To 40cm^3 of 1mol AgNO3 is added 20cm^3 of 0.500 AlCl3. What is the molar concentration of the resulting AgNO3 solution.
The reaction, if needed, is
3AgNO3 + AlCl3 ==> 3AgCl + Al(NO3)3
I worked out the number of moles present in AgNO3 which is 0.04 mol, and the number of moles of AlCl3 which is 0.01 mol.
What do I do next though?
Thanks in advance! Any help is greatly appreciated
Question: A solution of Silver nitrate, AgNO3, contains 1.08 grams in 250 cm3. What is its molarity?
Solution:
Molar mass of Silver nitrate = 108 g/mole.

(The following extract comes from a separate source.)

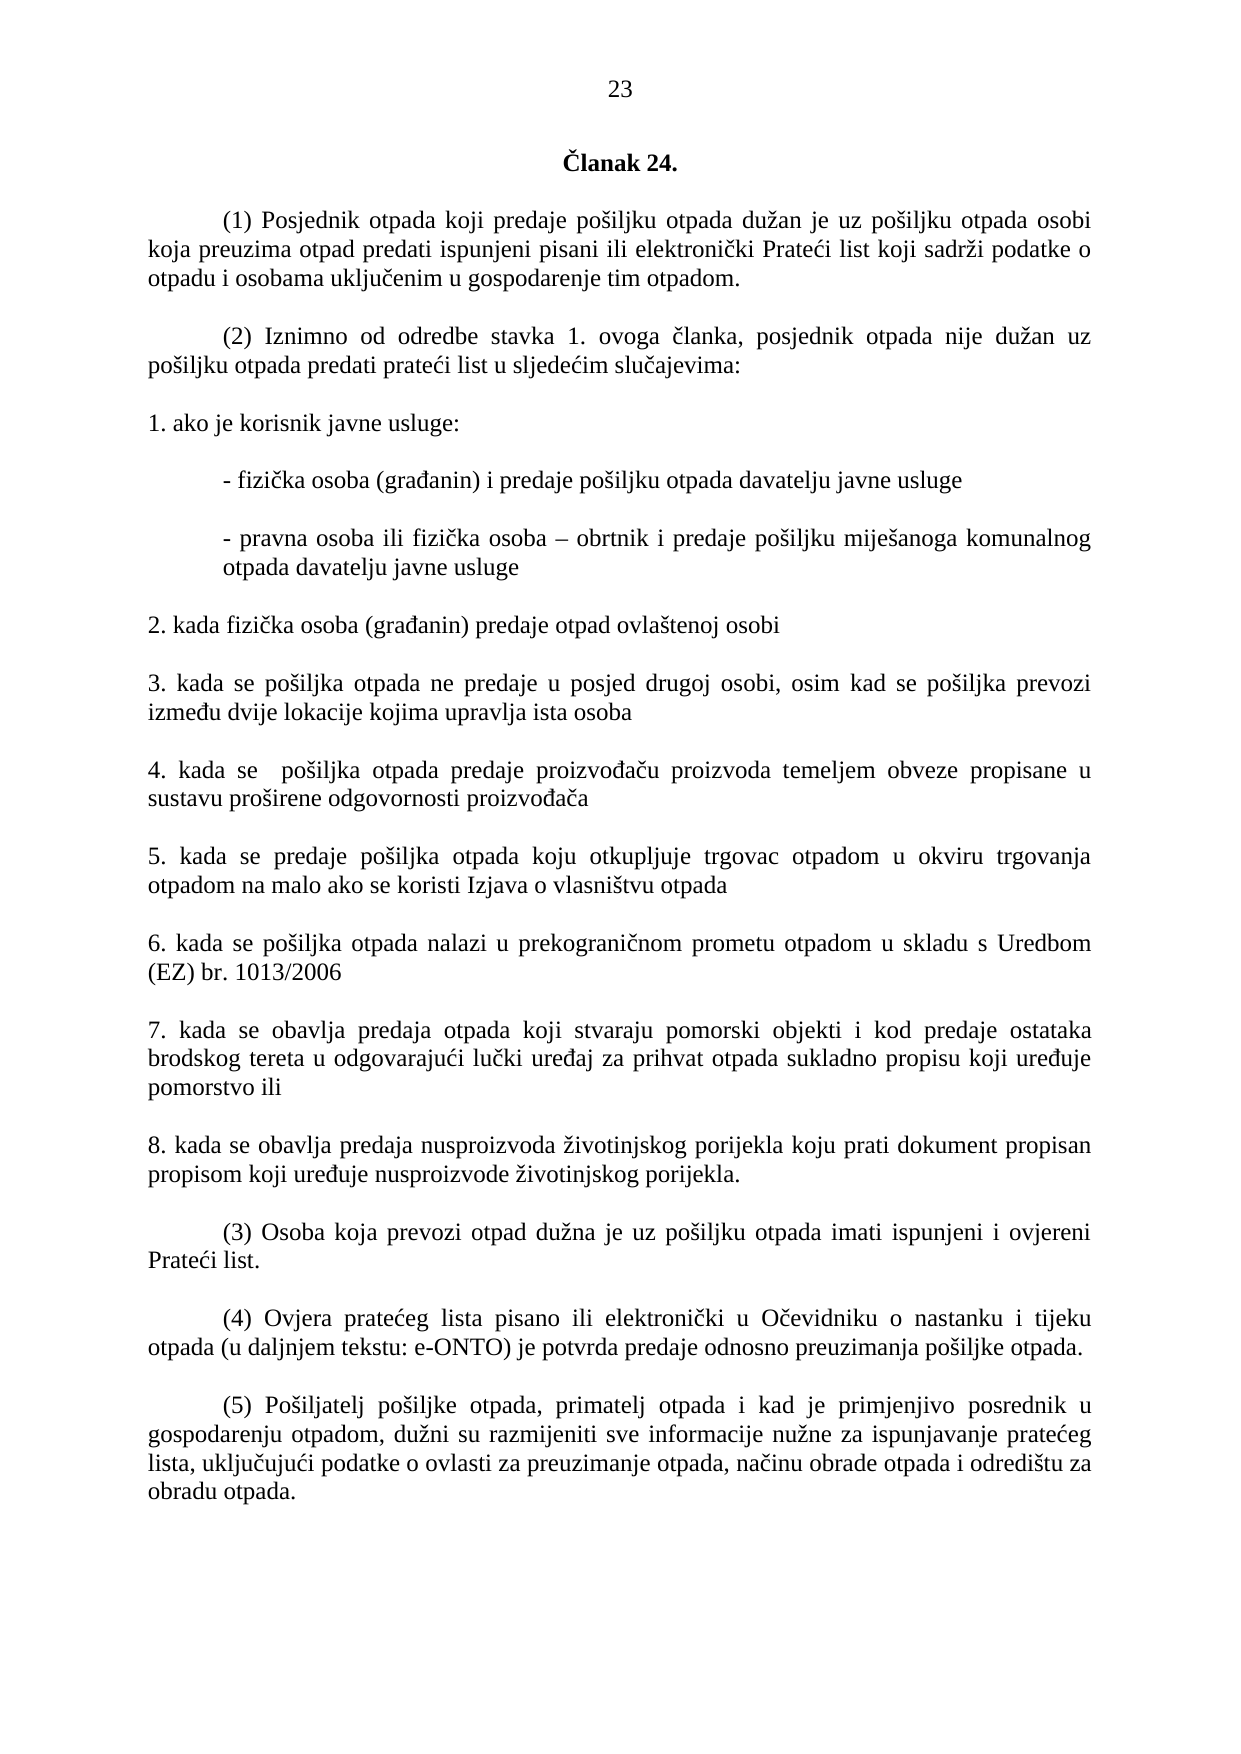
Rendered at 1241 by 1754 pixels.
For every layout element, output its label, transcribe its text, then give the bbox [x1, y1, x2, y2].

n(AgNO3) = 1.08 grams of AgNO3 x 1 mole of AgNO3108 grams AgNO3 = 0.01 mole.
Number of moles in 1 dm3 = 0.01 mole x 1000/250 = 0.04 moles/dm3
So, Molarity of solution = 0.04M.
This is an example, if 0.04 mol is right then replace 250 with 40 and that's your answer.
To find the molar concentration of the resulting AgNO3 solution, you need to determine the total volume of the solution and then divide the number of moles of AgNO3 by that volume.
Here's how you can proceed:
1. Determine the total volume of the resulting solution. You have initially mixed 40 cm^3 of AgNO3 and 20 cm^3 of AlCl3, so the total volume is 40 cm^3 + 20 cm^3 = 60 cm^3.
2. Calculate the number of moles of AgNO3 (nAgNO3). You already calculated this to be 0.04 mol.
3. Divide the number of moles of AgNO3 by the total volume of the solution.
Molar concentration (C) = nAgNO3 / V
where nAgNO3 is the number of moles of AgNO3 and V is the volume of the solution. In this case, since the volume is given in cm^3, your final concentration will be in moles per cubic centimeter (mol/cm^3) or molarity (M).
C = 0.04 mol / 60 cm^3 = 0.00067 mol/cm^3 = 0.00067 M
Therefore, the molar concentration of the resulting AgNO3 solution is 0.00067 M.
Note: It's important to ensure that your units are consistent throughout the calculation. In this case, the units for volume and concentration must be cubic centimeters (cm^3) to match the given information.